» **PROBLEM TO WORK ON**
Rewrite the data below as a CSV with two columns, input and output, putting each text and its answer on one row, each value in a single quoted field with line breaks replaced by spaces. Leave the pictures out of your answer.

» **DATA FOR THE TASK**
..........
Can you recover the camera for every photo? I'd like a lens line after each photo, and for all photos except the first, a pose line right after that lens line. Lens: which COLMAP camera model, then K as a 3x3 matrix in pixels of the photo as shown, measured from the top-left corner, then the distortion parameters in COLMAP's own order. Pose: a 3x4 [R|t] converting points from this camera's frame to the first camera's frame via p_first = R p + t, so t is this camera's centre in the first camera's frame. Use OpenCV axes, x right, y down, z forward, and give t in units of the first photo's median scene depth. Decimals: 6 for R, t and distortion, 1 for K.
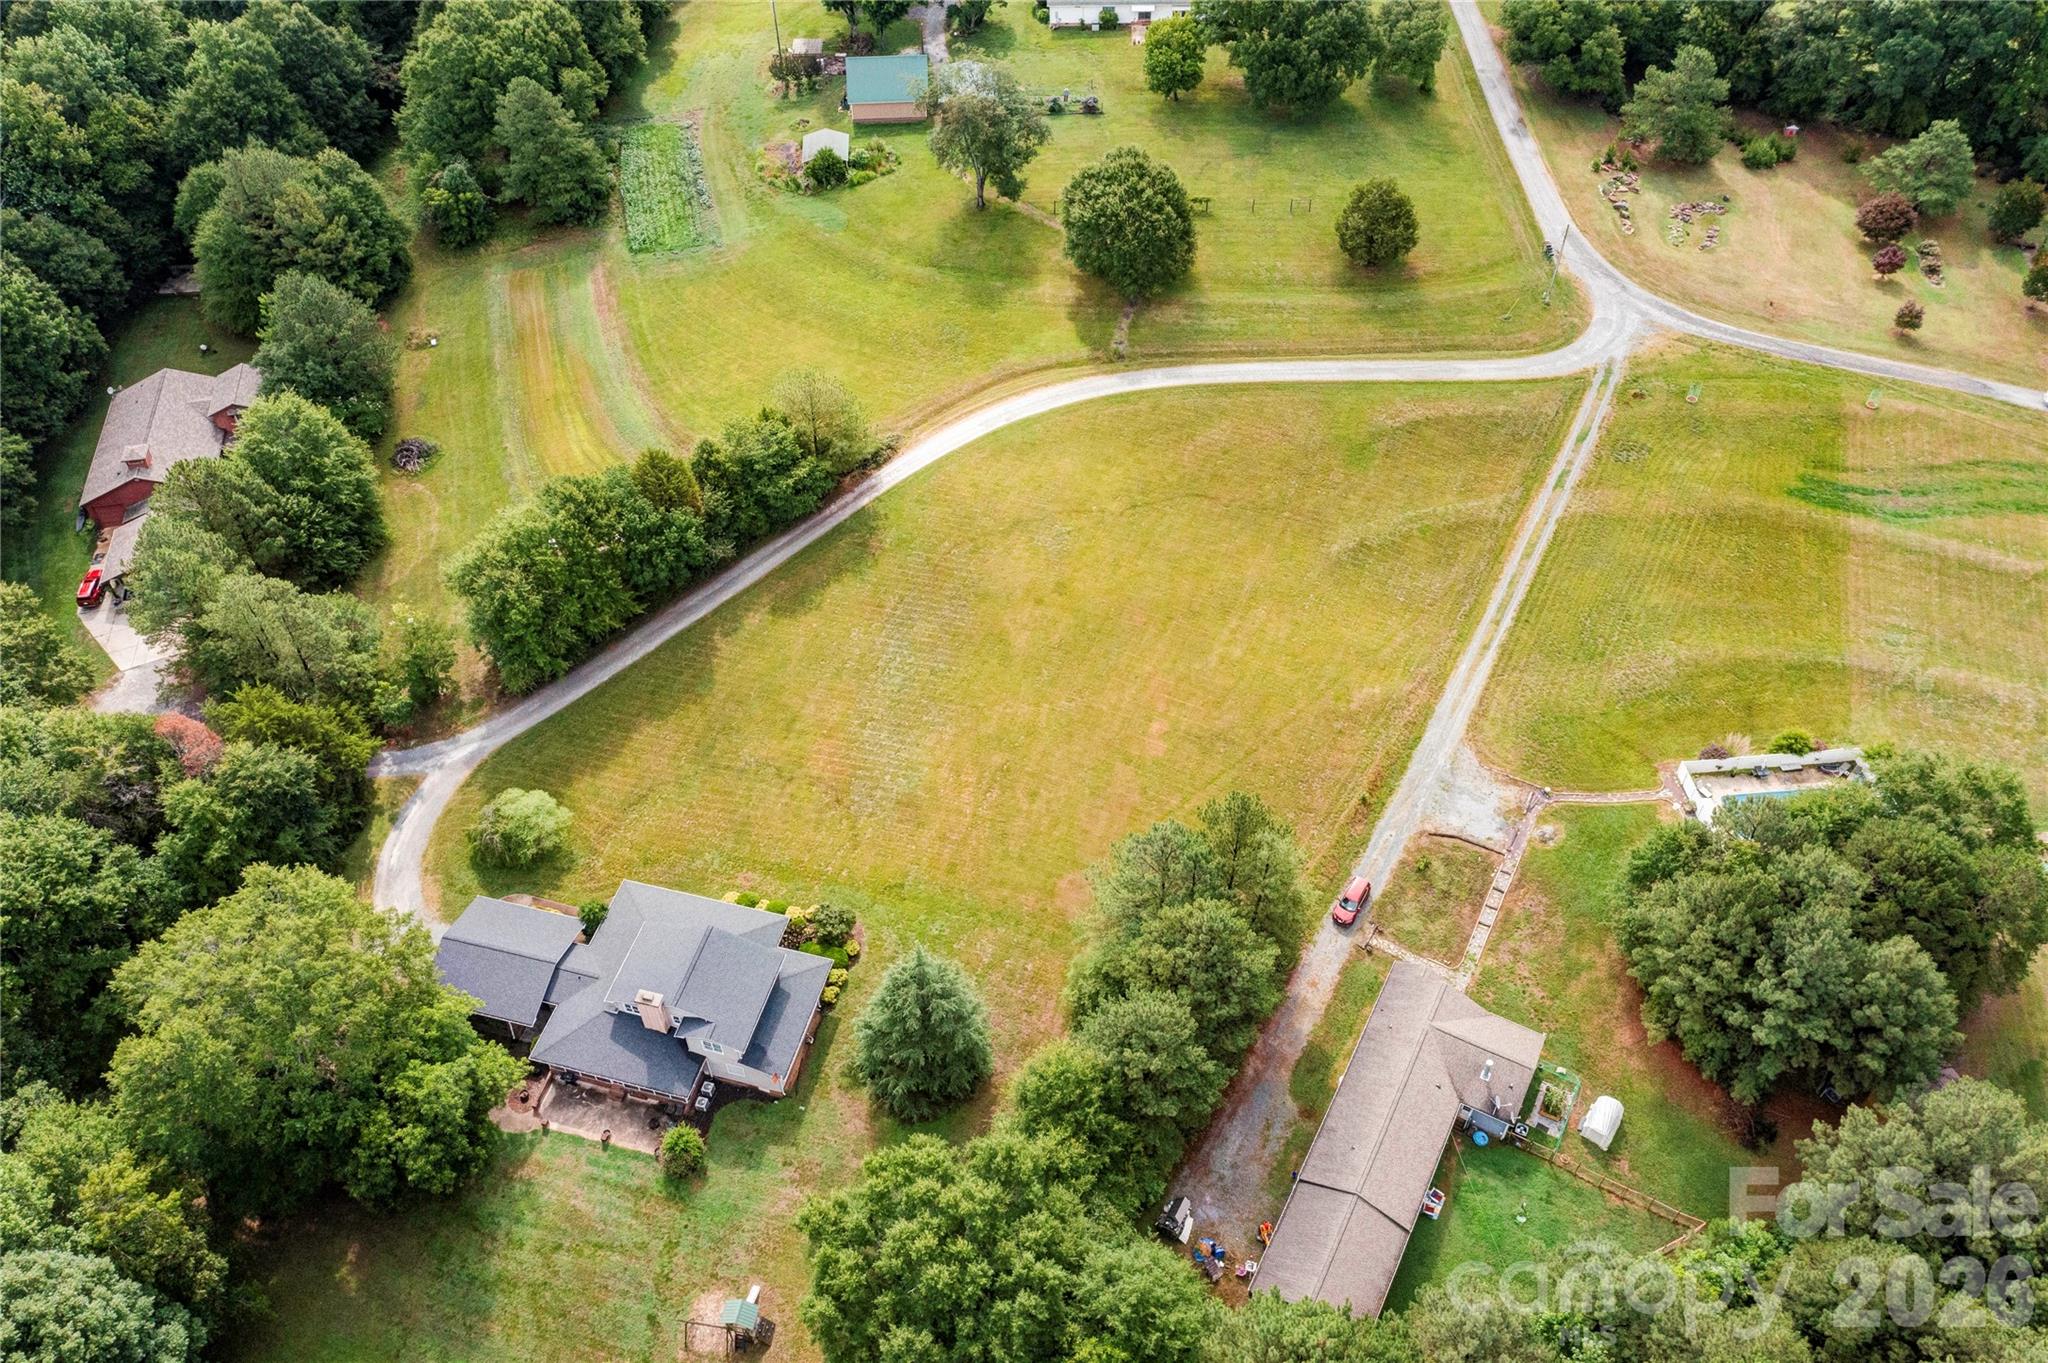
lens RADIAL K [[1600.5, 0, 997.3], [0, 1600.5, 682.5], [0, 0, 1]] dist [-0.024314, 0.053468]
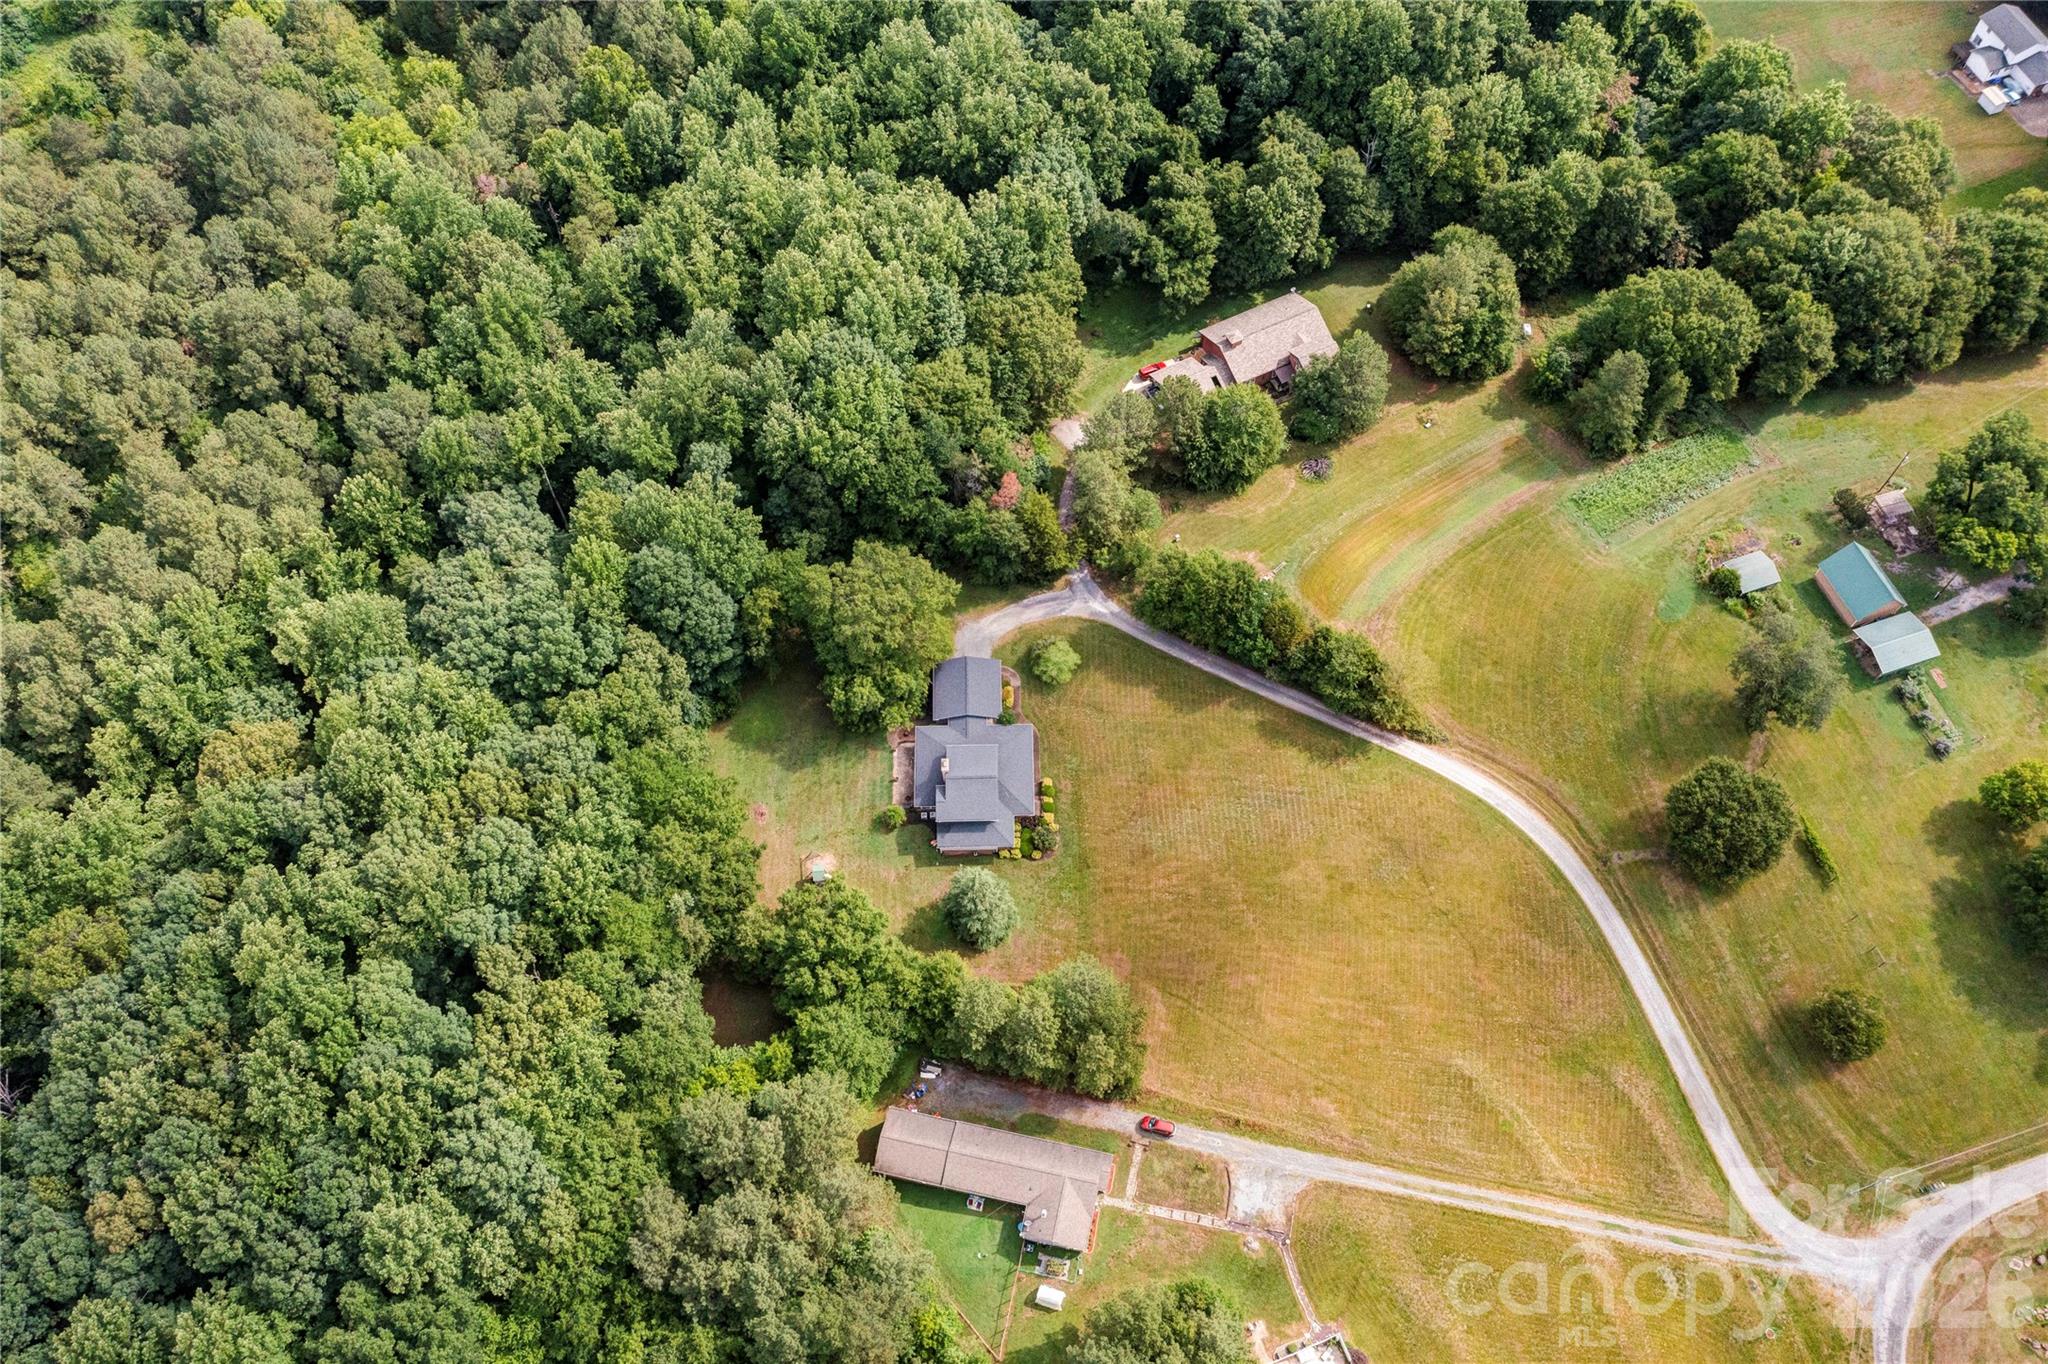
lens RADIAL K [[1607.6, 0, 1024.0], [0, 1607.6, 682.0], [0, 0, 1]] dist [-0.048791, 0.104284]
pose [[0.277793, 0.840497, -0.465184, 0.476804], [-0.690324, 0.511409, 0.511776, -0.694174], [0.668045, 0.178960, 0.722280, -0.263732]]
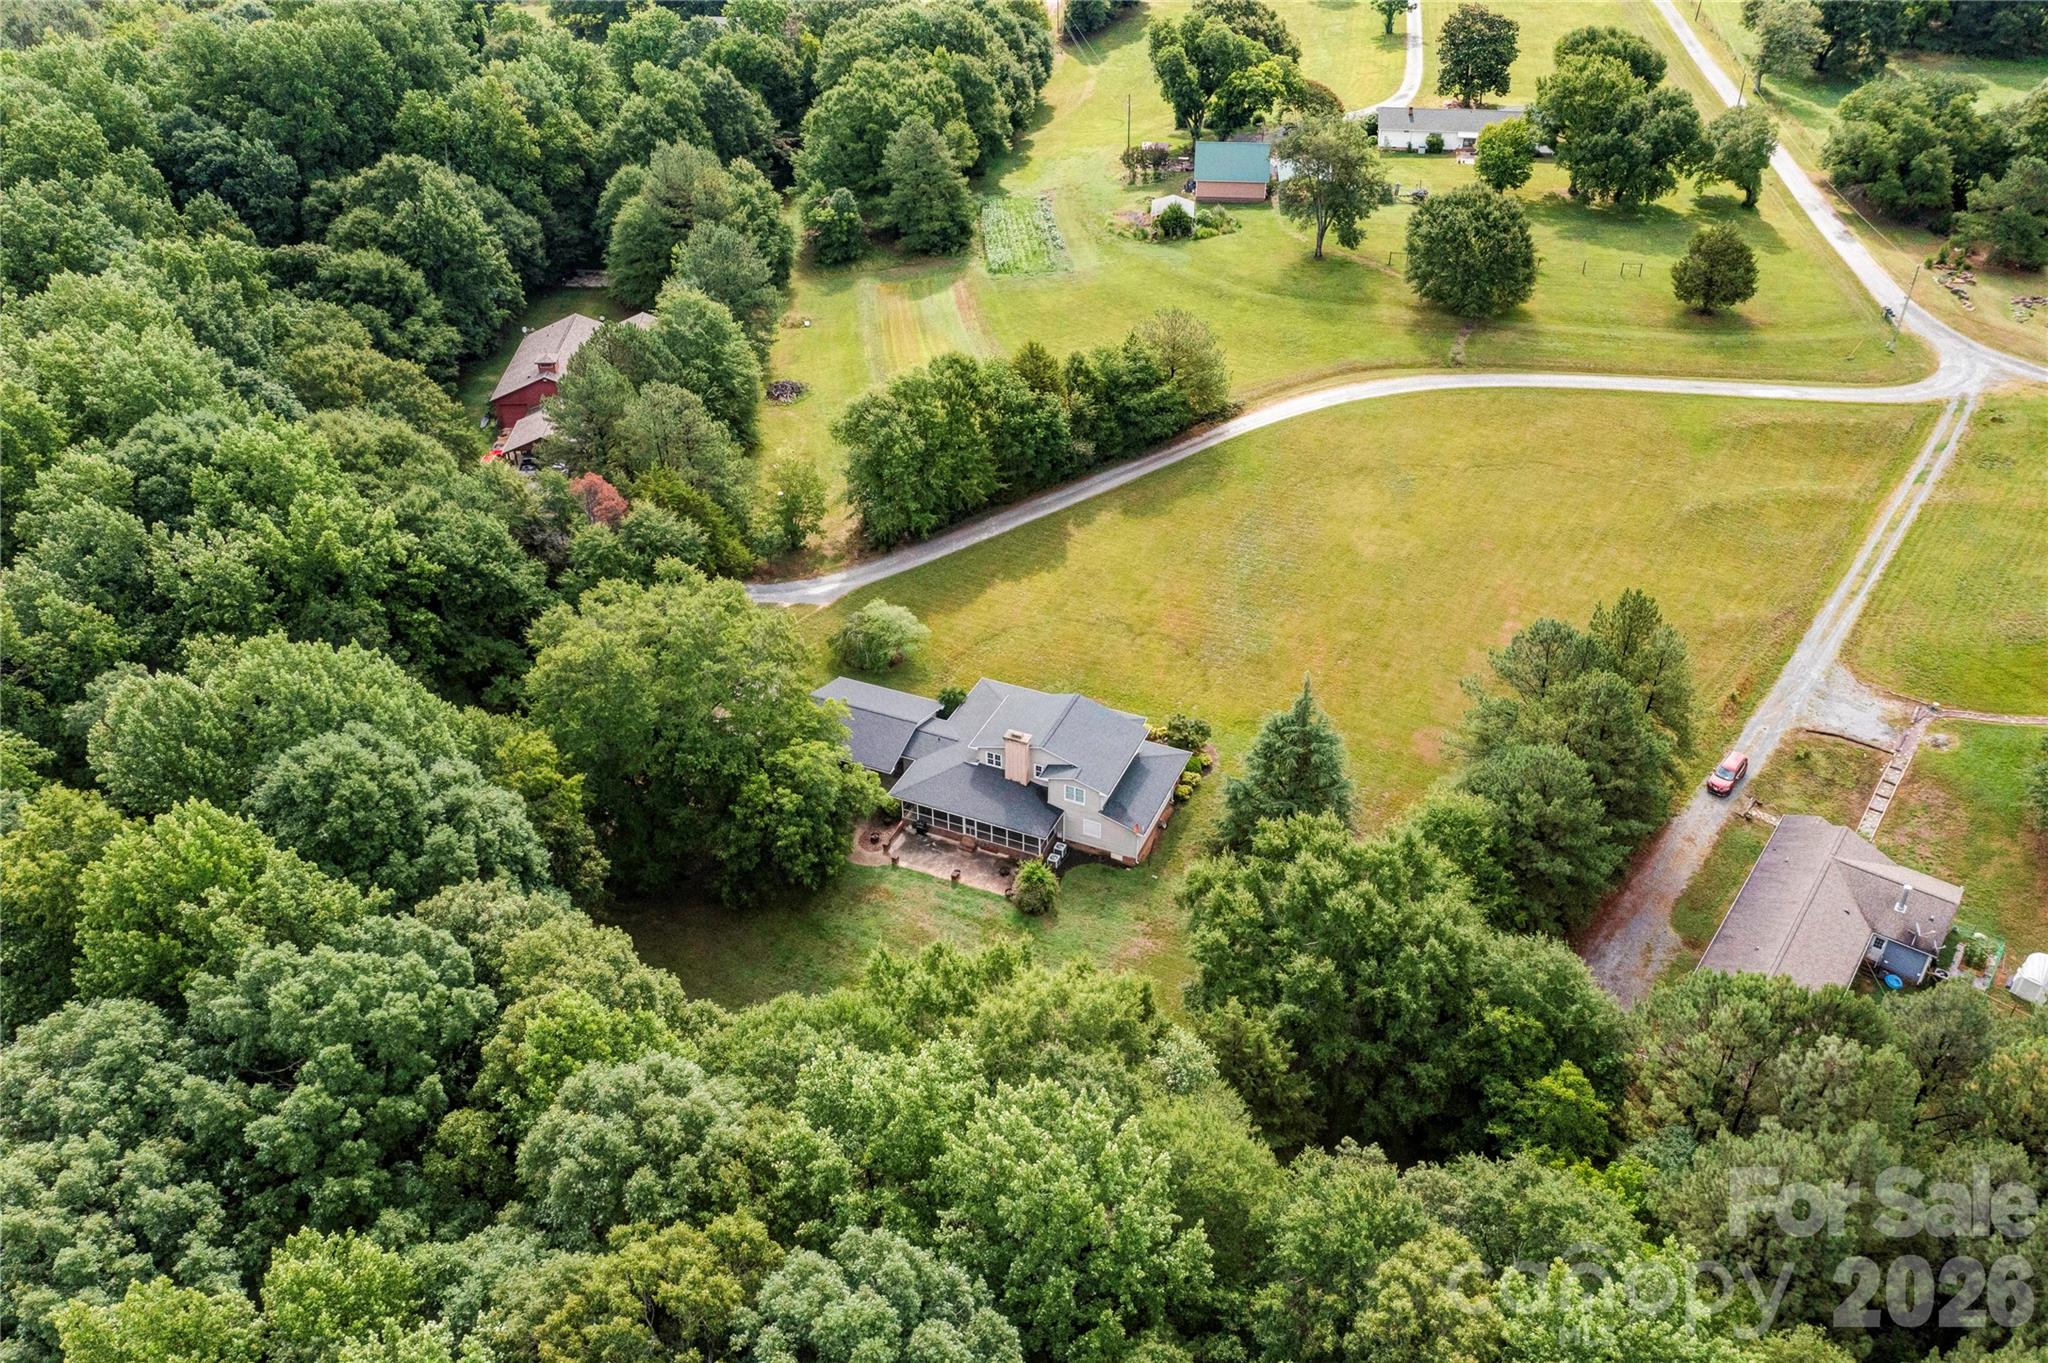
lens RADIAL K [[1600.5, 0, 997.3], [0, 1600.5, 682.5], [0, 0, 1]] dist [-0.024314, 0.053468]
pose [[0.988629, 0.089018, -0.121195, -0.086204], [-0.113688, 0.969990, -0.214927, 0.293006], [0.098426, 0.226262, 0.969081, 0.016485]]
..........
» **ANSWER TO THIS PROBLEM**
input,output
"Can you recover the camera for every photo? I'd like a lens line after each photo, and for all photos except the first, a pose line right after that lens line. Lens: which COLMAP camera model, then K as a 3x3 matrix in pixels of the photo as shown, measured from the top-left corner, then the distortion parameters in COLMAP's own order. Pose: a 3x4 [R|t] converting points from this camera's frame to the first camera's frame via p_first = R p + t, so t is this camera's centre in the first camera's frame. Use OpenCV axes, x right, y down, z forward, and give t in units of the first photo's median scene depth. Decimals: 6 for R, t and distortion, 1 for K.","lens RADIAL K [[1600.5, 0, 997.3], [0, 1600.5, 682.5], [0, 0, 1]] dist [-0.024314, 0.053468] lens RADIAL K [[1607.6, 0, 1024.0], [0, 1607.6, 682.0], [0, 0, 1]] dist [-0.048791, 0.104284] pose [[0.277793, 0.840497, -0.465184, 0.476804], [-0.690324, 0.511409, 0.511776, -0.694174], [0.668045, 0.178960, 0.722280, -0.263732]] lens RADIAL K [[1600.5, 0, 997.3], [0, 1600.5, 682.5], [0, 0, 1]] dist [-0.024314, 0.053468] pose [[0.988629, 0.089018, -0.121195, -0.086204], [-0.113688, 0.969990, -0.214927, 0.293006], [0.098426, 0.226262, 0.969081, 0.016485]]"